The plan, called NYC Care, is set to grant comprehensive and affordable health care to all New Yorkers who have, to date, been unable to get health insurance because of their immigration status or because of an inability to afford insurance.

It is an expansion of NYC Health + Hospitals' health insurance option called MetroPlus, insurance coverage that can only be used at city-run hospitals.

"You get signed up, you know you have coverage for a whole range of things. You get a primary care doctor — a real person with a real name, a real address," the mayor said at a news conference about the plan. "You get care on a regular basis. The emergency room becomes the last resort."

The plan is expected to cost the city $100 million a year. The city says NYC Care will be priced on a sliding scale, although it has not yet specified details on the scale. The city will also begin an outreach effort for uninsured New Yorkers to try and sign them up for MetroPlus.

"When you know something is guaranteed, you act differently, you behave differently, you now know it is there for you, it is meant to be there for you. It's not something you have to fight for or struggle for. It's not some maze you have to complete," de Blasio aid. "It's guaranteed, it will be accessible, it will be available."

The city says anyone will be able to access health care through the plan at one of NYC Health + Hospitals' locations "once the program is fully ramped up."

The city says NYC Care will give uninsured New Yorkers access to services such as specialty care, prescription drugs, mental health services, and hospitalization.

New Yorkers are encouraged to call 311 to receive for more information.


In some respects, the new NYC Care program is an attempt by the city to do a better job of connecting New Yorkers with public health services that already exist.

"What is missing is the good customer service to make sure you get an available appointment," Dr. Mitchell Katz, the president and CEO of NYC Health + Hospitals, said at the news conference.

Expanded public health care services could be a boon for undocumented immigrants, who at times do not go to the hospital unless they have a health emergency — a decision that can prove expensive to them. Instead, the plan would, in theory, provide more undocumented immigrants preventive care to catch health problems earlier.

The city says recent changes to NYC Health + Hospitals should allow their locations to handle an influx of patients.


The mayor says he supports a single-payer health care system at the national level, and he backs the Albany proposal to enact something similar across the state.

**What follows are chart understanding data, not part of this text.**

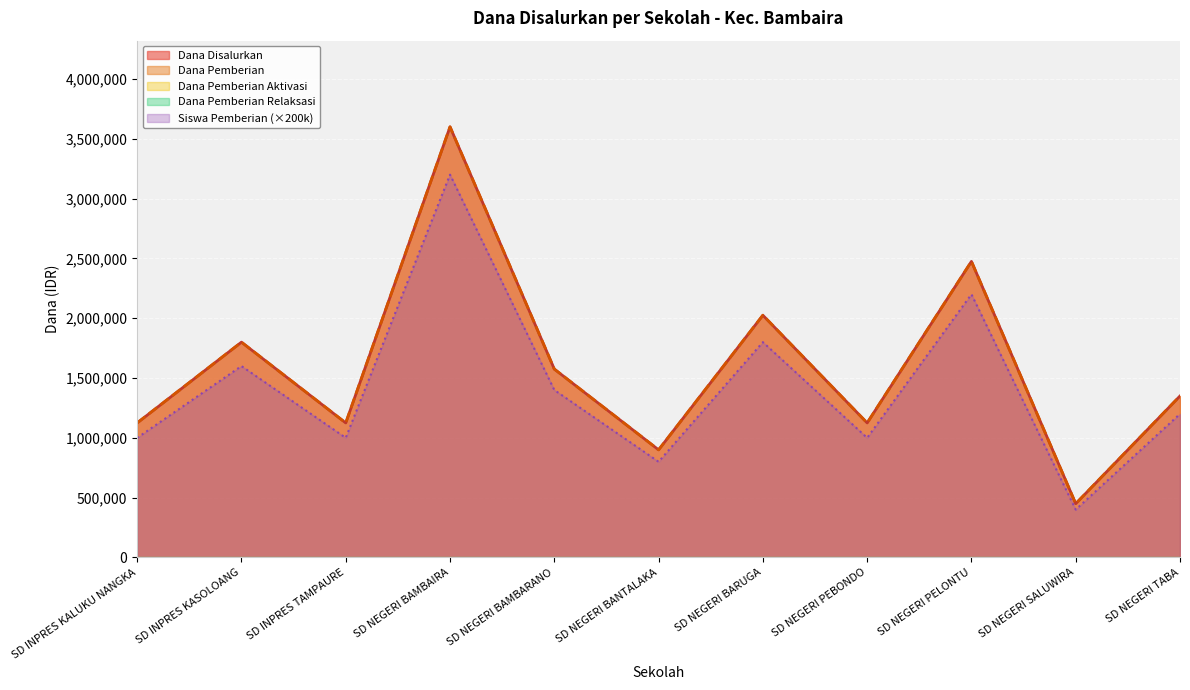

What is the difference between the Dana Pemberian values at SD NEGERI PELONTU and SD INPRES TAMPAURE?

1350000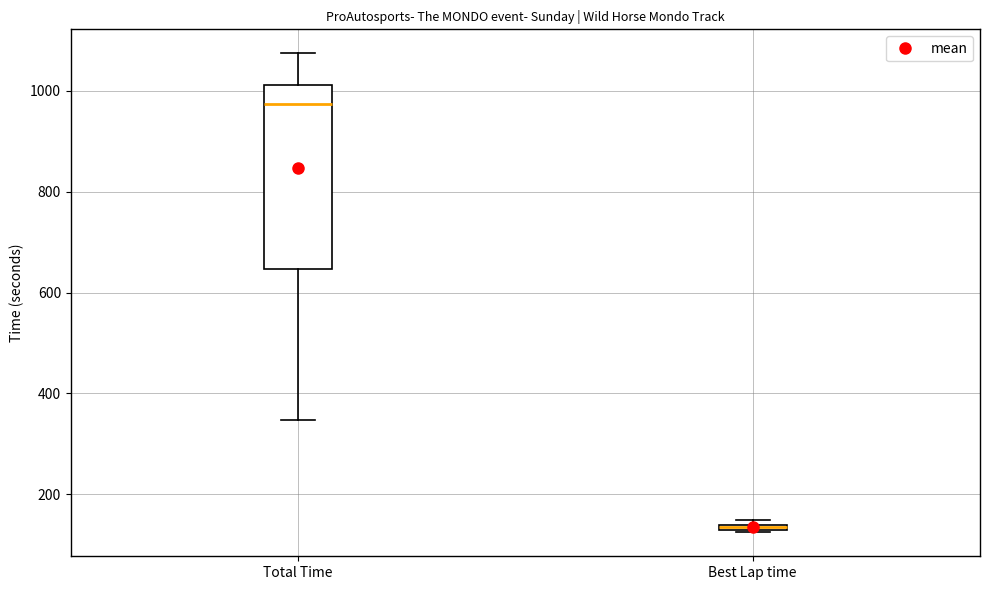

Which box has the highest median line?

Total Time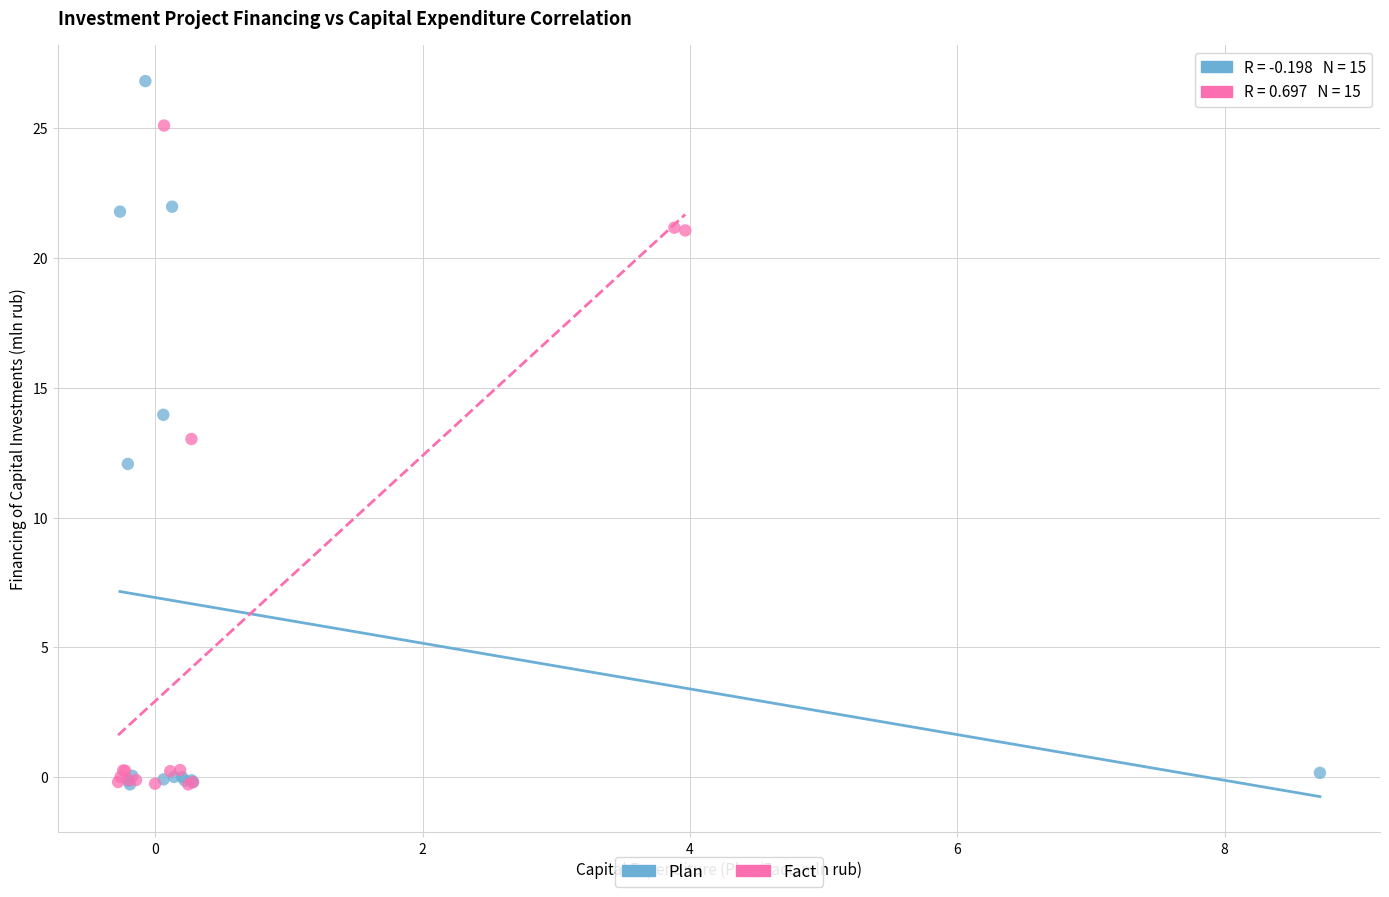

Which series contains the highest Y value?

Plan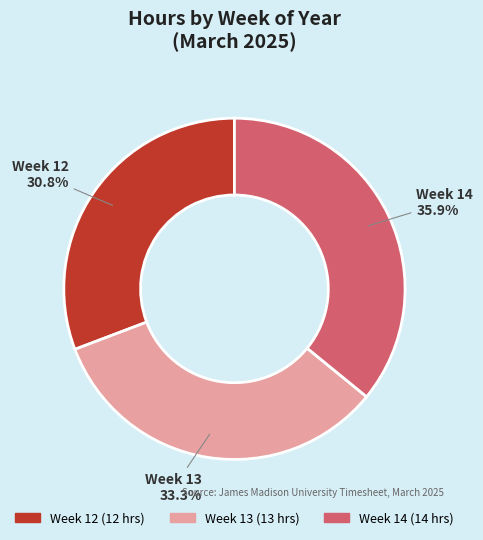

The Week 12 slice represents 21% of the pie. True or false?

False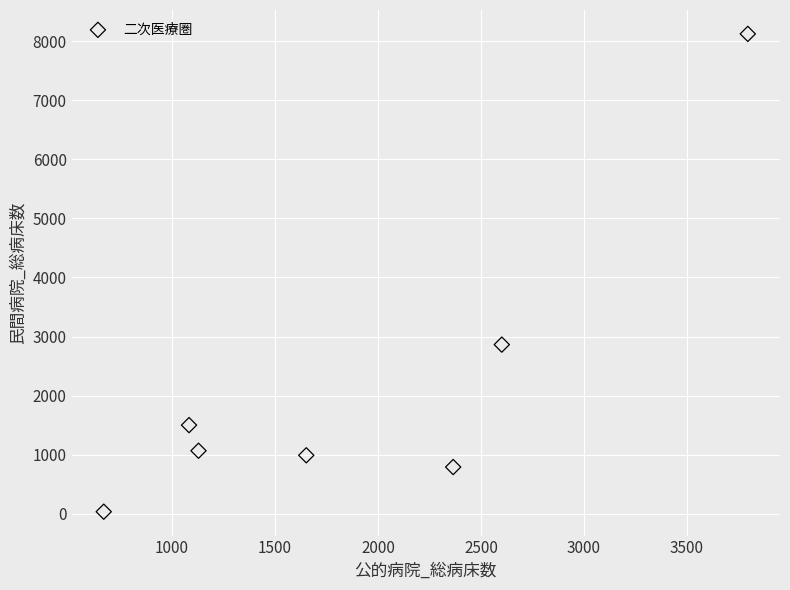

What Y value in the scatter plot is closest to 4079?

2863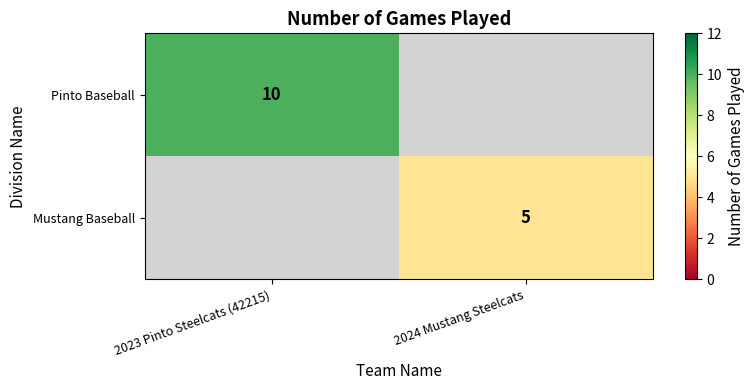

Which has a higher value, 2024 Mustang Steelcats or 2023 Pinto Steelcats (42215)?

2023 Pinto Steelcats (42215)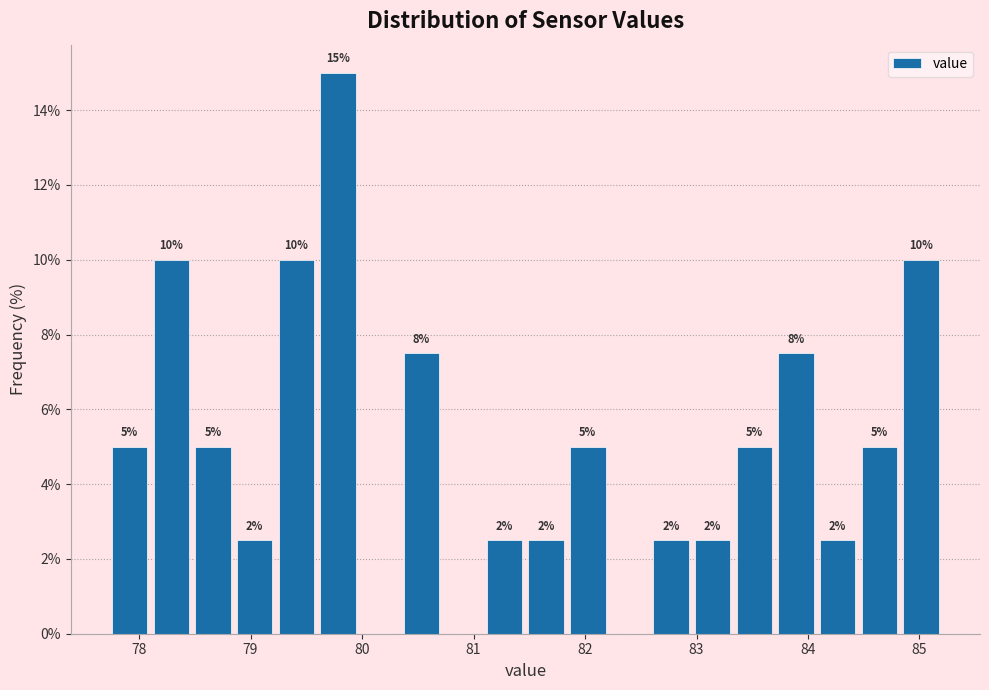

Read against the x-axis, roughly where is the centre of the tallest bar?

79.8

But he says he did not want to wait.

Health care for all, while a major peg of progressive platforms, was not a promise de Blasio made during either of his mayoral campaigns, but it was unveiled on the same day Washington Gov. Jay Inslee, a likely presidential candidate, proposed a publicly run health insurance option for residents in his state who are not covered by private employers and buying insurance off the marketplace created under former President Barack Obama's health care law.

A day earlier, California Gov. Gavin Newsom proposed state-funded health care coverage for 138,000 young people living in the country illegally and reinstating a mandate for everyone to buy insurance or pay a fine — part of "Obamacare" that congressional Republicans eliminated last year.

The Trump administration said in July that it would freeze payments under an "Obamacare" program that protects insurers with sicker patients from financial losses, which is expected to add to premium increases.

Information from the Associated Press was used in this report.